New review of approaches to the spread and adoption of healthcare innovation

An in-depth study examining approaches to spreading and adopting innovation in the health sector has been published today by the Academic Health Science Network (AHSN Network).

The review will help England’s 15 AHSNs that collectively form the AHSN Network and their partners, understand and harness their collective experience and expertise.

The AHSNs were established by NHS England in 2013 to spread innovation at pace and scale to improve health and generate economic growth. Each AHSN works across a distinct geography, serving populations within regional health systems to spread innovation, whilst also operating as a connected national network.

The review, which identifies the different approaches used across the 15 AHSNs within the Network, highlights the complexity of spread work; the diversity of approaches; the influential factors; and provides recommendations for the future.

The research was undertaken by three study partners, the Centre for Healthcare Innovation Research (CHIR) at City, University of London. Wessex AHSN and South West AHSN.

This research provides the first aggregated view of approaches and challenges to spread and adoption across the AHSN Network, to help the AHSNs and its partners understand the complexity and variation. As well as mapping approaches across the AHSN Network, the review included a deep dive into the Transfers of Care Around Medicines (TCAM) national program.

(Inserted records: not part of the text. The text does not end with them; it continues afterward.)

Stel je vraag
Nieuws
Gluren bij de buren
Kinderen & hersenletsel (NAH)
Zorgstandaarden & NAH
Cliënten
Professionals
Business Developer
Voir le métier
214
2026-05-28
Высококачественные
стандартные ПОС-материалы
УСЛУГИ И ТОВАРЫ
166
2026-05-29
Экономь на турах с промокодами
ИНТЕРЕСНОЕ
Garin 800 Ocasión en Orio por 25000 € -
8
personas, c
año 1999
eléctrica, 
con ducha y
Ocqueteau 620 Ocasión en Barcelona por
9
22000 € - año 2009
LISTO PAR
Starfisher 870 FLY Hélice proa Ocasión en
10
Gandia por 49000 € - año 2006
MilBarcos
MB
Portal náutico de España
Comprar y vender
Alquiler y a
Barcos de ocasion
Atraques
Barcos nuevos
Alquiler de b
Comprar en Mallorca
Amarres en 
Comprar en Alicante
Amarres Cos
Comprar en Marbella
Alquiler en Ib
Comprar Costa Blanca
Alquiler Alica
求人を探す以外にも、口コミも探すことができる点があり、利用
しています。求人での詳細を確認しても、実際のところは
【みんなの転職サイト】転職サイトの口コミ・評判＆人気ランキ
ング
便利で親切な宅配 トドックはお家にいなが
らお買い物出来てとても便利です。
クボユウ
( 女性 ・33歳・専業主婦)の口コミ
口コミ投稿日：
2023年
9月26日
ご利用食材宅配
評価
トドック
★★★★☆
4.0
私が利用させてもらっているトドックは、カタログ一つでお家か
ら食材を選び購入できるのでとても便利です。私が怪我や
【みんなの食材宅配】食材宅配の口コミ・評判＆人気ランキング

Professor Gary Ford, chair of the AHSN Network and chief executive of Oxford AHSN said:

“This review expands our knowledge base and will increase our capability to spread innovation in the NHS. Since our formation in 2013, the AHSNs have amassed significant expertise in the approaches and challenges to adoption and spread of innovation. The findings of this review highlight the considerations AHSNs take to their individual approach to adoption and spread and provides us with an overview, which will enable us to reflect and learn.”

“The review highlights a number of factors to consider and different types of approaches, which will be of use to those in local and national systems trying to spread innovation.”

Professor Harry Scarbrough, CHIR co-director, and co-author of the review, said:

“CHIR’s work is very much focussed on helping healthcare providers overcome the challenges of putting the latest technologies and treatments into practice. So this project was a great opportunity to work with the AHSNs who are the real champions of this kind of innovation in the NHS. We are delighted with the outcomes from the study as we believe it will really help support the AHSNs in delivering these benefits of innovation to patients right across England.”

Dr. Alexandra Ziemann, CHIR Senior Research Fellow, and review co-author, said:

“It was very interesting talking to AHSN staff members, learning from them what it takes to spread innovations in the real world and how that compares to scientific theory.”

The review was commissioned and funded by the AHSN Network and the NHS England Innovation, Research and Life Sciences (IRLS) team.

All 15 AHSNs participated in the study, which took place from January to November 2020, studying spread and adoption activity between January 2018 and January 2020. 143 interviews were conducted with AHSN staff to identify approaches applied by each AHSN to local/regional and national spread programs.

A synthesis of findings was used to develop conclusions and recommendations about spread and adoption for the AHSN Network.

Major findings from the review were:

A range of high-level and project level approaches to adoption and spread were identified and described in the report.
There was no single methodology or ‘one best way’ to do adoption and spread, reflecting the inherent complexity of adoption and spread work, and diversity of activities within AHSNs.
Flexibility with approaches is paramount due to the dynamic and multifaceted nature of health systems.
Despite some innovations being intrinsically ‘simple’; the contexts, people, and pathways they touch are usually complex, therefore adoption and spread are complex.
AHSNs reported success using whole-system and relationship/engagement-focused approaches, engaging existing networks and building new networks across sectors and organizations.
To spread innovation, it’s important to think ‘system’ and engage widely. This increases ownership within adoption sites from the start and supports sustainability.
The research highlights the depth of spread and adoption experience and expertise across the AHSN Network. The report concludes with 24 recommendations which the AHSNs and wider health system can learn and benefit from, increasing their capability to successfully spread innovation.